Records for this task
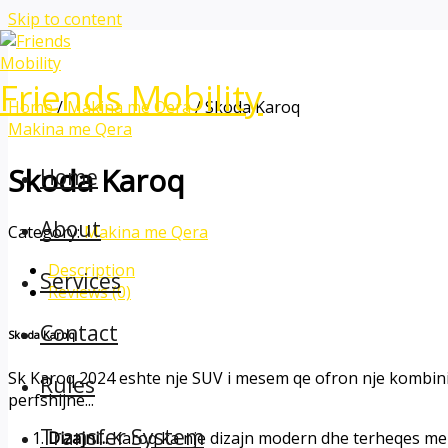
Skip to content
Friends Mobility
Home
/
Makina me Qera
/ Skoda Karoq
Makina me Qera
Skoda Karoq
Home
About
Category:
Makina me Qera
Description
Services
Reviews (0)
Contact
Skoda Karoq
Sk Karoq 2024 eshte nje SUV i mesem qe ofron nje kombini
Rules
perfshijne...
Transfer System
Dizajni...
Karoq ka nje dizajn modern dhe terheqes me l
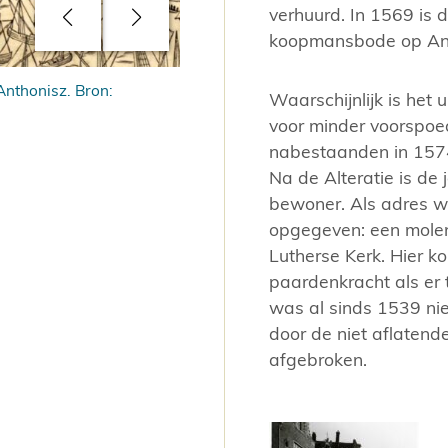
verhuurd. In 1569 is 
koopmansbode op Antw
Anthonisz. Bron:
In 1932 na de verbouwing. Bron: Sta
Waarschijnlijk is het 
voor minder voorspoed
nabestaanden in 157
Na de Alteratie is de
bewoner. Als adres w
opgegeven: een molen
Lutherse Kerk. Hier k
paardenkracht als er 
was al sinds 1539 nie
door de niet aflaten
afgebroken.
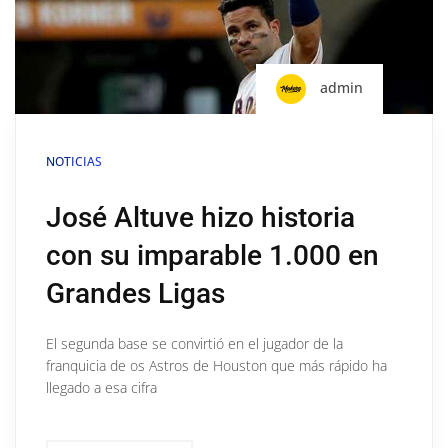
admin
NOTICIAS
José Altuve hizo historia
con su imparable 1.000 en
Grandes Ligas
El segunda base se convirtió en el jugador de la
franquicia de os Astros de Houston que más rápido ha
llegado a esa cifra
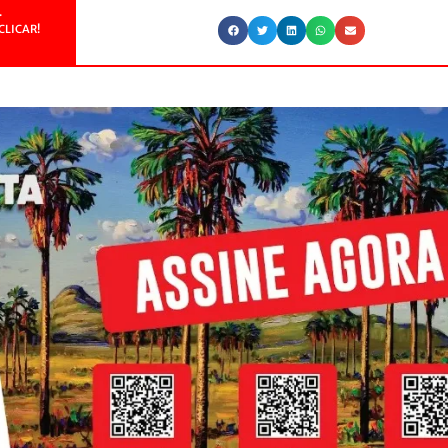
.
CLICAR!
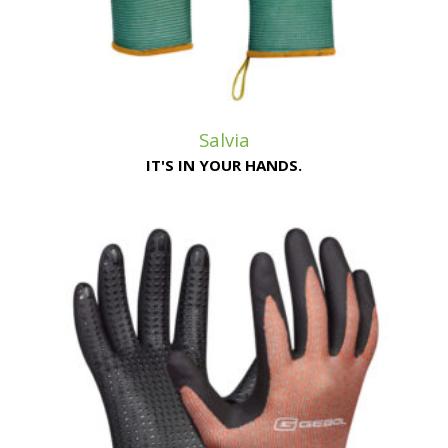
Salvia
IT'S IN YOUR HANDS.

What to do
Leaving out the images, repeat the listing above exactly.

Answer box
Skip to content
Friends Mobility
Home
/
Makina me Qera
/ Skoda Karoq
Makina me Qera
Skoda Karoq
Home
About
Category:
Makina me Qera
Description
Services
Reviews (0)
Contact
Skoda Karoq
Sk Karoq 2024 eshte nje SUV i mesem qe ofron nje kombini
Rules
perfshijne...
Transfer System
Dizajni...
Karoq ka nje dizajn modern dhe terheqes me l
verhuurd. In 1569 is 
koopmansbode op Antw
Anthonisz. Bron:
In 1932 na de verbouwing. Bron: Sta
Waarschijnlijk is het 
voor minder voorspoed
nabestaanden in 157
Na de Alteratie is de
bewoner. Als adres w
opgegeven: een molen
Lutherse Kerk. Hier k
paardenkracht als er 
was al sinds 1539 nie
door de niet aflaten
afgebroken.
admin
NOTICIAS
José Altuve hizo historia
con su imparable 1.000 en
Grandes Ligas
El segunda base se convirtió en el jugador de la
franquicia de os Astros de Houston que más rápido ha
llegado a esa cifra
.
CLICAR!
Salvia
IT'S IN YOUR HANDS.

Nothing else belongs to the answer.